# TLCbythelake



## My Girl Sophie (Mar 4, 2017)

This is a breeder in Mchenry MD near Deep Creek. They are new ro me although i am not too far away. Please reply or pm if you have knowledge or experience of them you are willing to share. I have a friend who is interested. Thanks!


----------



## Skylar (Jul 29, 2016)

Based on what I can see - all I can say is run - run as far away as possible from this greeder. You will not find a quality bred dog there.


----------



## Skylar (Jul 29, 2016)

My Girl Sophie sent me a message asking for specifics, so I thought I would post here my response to her in case others are interested.

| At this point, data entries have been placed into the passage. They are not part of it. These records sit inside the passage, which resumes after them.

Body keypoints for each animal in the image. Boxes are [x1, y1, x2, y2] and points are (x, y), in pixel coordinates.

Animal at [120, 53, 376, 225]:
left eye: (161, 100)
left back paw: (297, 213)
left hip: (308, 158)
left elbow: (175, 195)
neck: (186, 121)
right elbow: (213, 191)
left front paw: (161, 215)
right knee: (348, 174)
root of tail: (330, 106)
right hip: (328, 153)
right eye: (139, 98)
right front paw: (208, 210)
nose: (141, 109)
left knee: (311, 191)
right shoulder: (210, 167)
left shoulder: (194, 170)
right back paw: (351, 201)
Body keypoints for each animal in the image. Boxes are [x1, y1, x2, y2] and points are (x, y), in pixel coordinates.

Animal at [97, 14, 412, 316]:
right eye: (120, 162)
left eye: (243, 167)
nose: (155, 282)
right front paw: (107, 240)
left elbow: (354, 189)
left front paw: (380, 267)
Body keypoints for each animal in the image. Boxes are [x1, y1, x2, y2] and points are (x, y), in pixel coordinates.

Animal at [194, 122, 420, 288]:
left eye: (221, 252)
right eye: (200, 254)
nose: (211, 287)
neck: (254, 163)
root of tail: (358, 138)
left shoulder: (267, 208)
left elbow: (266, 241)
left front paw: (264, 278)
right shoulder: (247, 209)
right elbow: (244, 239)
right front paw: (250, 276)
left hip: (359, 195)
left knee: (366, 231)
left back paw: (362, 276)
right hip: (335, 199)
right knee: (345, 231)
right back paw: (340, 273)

"My minipoo is from Aery Poodles in NC which is about a 9 hour drive from where I live. Richard Bohannon doesn't breed standards but he might know who is. I don't have any recommendations.

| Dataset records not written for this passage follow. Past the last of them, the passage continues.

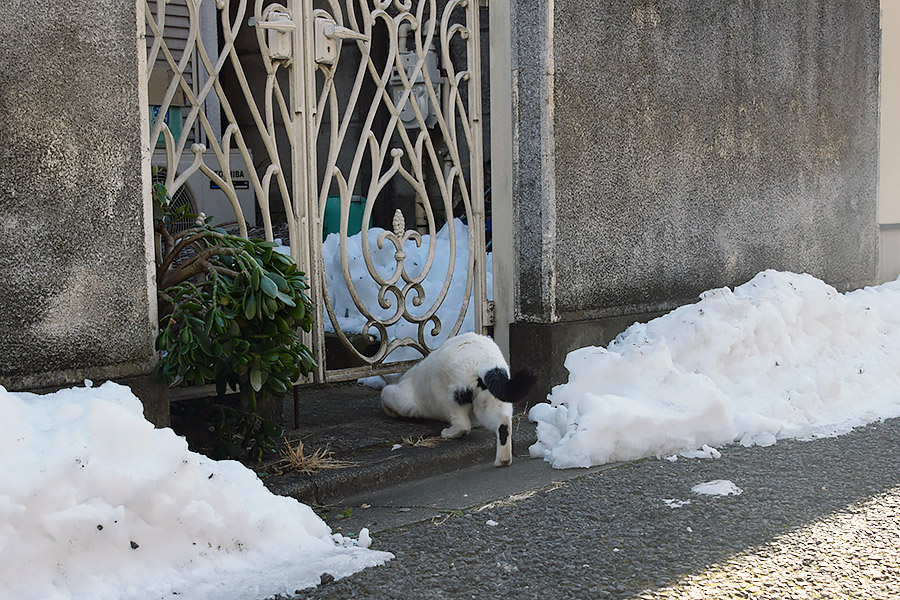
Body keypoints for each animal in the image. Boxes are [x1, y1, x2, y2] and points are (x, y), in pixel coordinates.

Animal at [380, 336, 536, 466]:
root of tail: (486, 362)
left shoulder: (405, 400)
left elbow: (386, 392)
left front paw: (389, 410)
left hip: (448, 397)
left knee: (463, 425)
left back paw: (449, 433)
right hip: (489, 403)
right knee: (503, 423)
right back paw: (503, 460)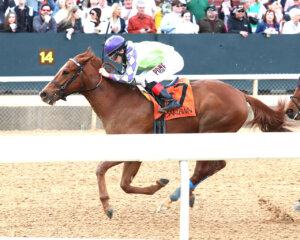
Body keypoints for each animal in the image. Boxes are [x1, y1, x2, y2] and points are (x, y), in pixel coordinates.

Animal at [38, 47, 290, 218]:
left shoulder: (132, 147)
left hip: (212, 131)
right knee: (212, 166)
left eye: (66, 71)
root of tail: (240, 93)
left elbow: (102, 170)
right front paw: (158, 183)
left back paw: (172, 198)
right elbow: (125, 184)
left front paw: (108, 206)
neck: (119, 102)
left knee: (206, 168)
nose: (43, 93)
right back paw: (185, 195)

Tip offs are they have lots of dogs and they are breeding both poodles and designer doodles. They are not doing anything with their dogs to proof that they are worthy of breeding such as conformation, agility, obedience etc. Being AKC or UKC doesn't mean the dogs are good quality dogs. 

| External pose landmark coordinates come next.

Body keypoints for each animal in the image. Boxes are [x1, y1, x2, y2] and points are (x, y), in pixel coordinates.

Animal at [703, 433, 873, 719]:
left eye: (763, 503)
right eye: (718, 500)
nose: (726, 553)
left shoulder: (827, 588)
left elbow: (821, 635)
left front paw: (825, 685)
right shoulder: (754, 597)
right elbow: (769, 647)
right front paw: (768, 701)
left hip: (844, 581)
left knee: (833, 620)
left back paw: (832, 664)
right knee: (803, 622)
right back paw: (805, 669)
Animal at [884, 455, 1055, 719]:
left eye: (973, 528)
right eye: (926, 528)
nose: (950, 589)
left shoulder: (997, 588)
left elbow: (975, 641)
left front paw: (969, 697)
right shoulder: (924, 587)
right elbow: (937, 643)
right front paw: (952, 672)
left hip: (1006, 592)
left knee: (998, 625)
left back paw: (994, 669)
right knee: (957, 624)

There is a wonderful stickie with some good information:

http://www.poodleforum.com/5-poodle-talk/33522-buying-puppy-safely-basics.html "


----------



## zooeysmom (Jan 3, 2014)

My Girl Sophie, thank you for being open. We can help you find a good breeder if we know more about what your friend is looking for.


----------



## My Girl Sophie (Mar 4, 2017)

My friend lives in NC, is a long time dog owner and currently has a large senior standard. I know she does not plan to introduce a new dog while she still has her current one but is just thinking ahead for the future. She is partial to partis but i dont know that that is a requirement. She does not show. I think she mentioned maybe looking for one that is a little smaller than her current dog but still a standard. She is looking for a poodle not a doodle. Any dog she brings home will have a good life. I live in the Pitts area and tlc would not have been a long drive if she decided to come here when picking up a dog.


----------



## Mfmst (Jun 18, 2014)

She could get on a list for a red or apricot standard from Farley’s D and visit you when she picks up the puppy He’s a PF member in the Pittsburgh area. Tintlet Poodles is in NC and breeds parti’s. You could do a search within PF for more information on them.


----------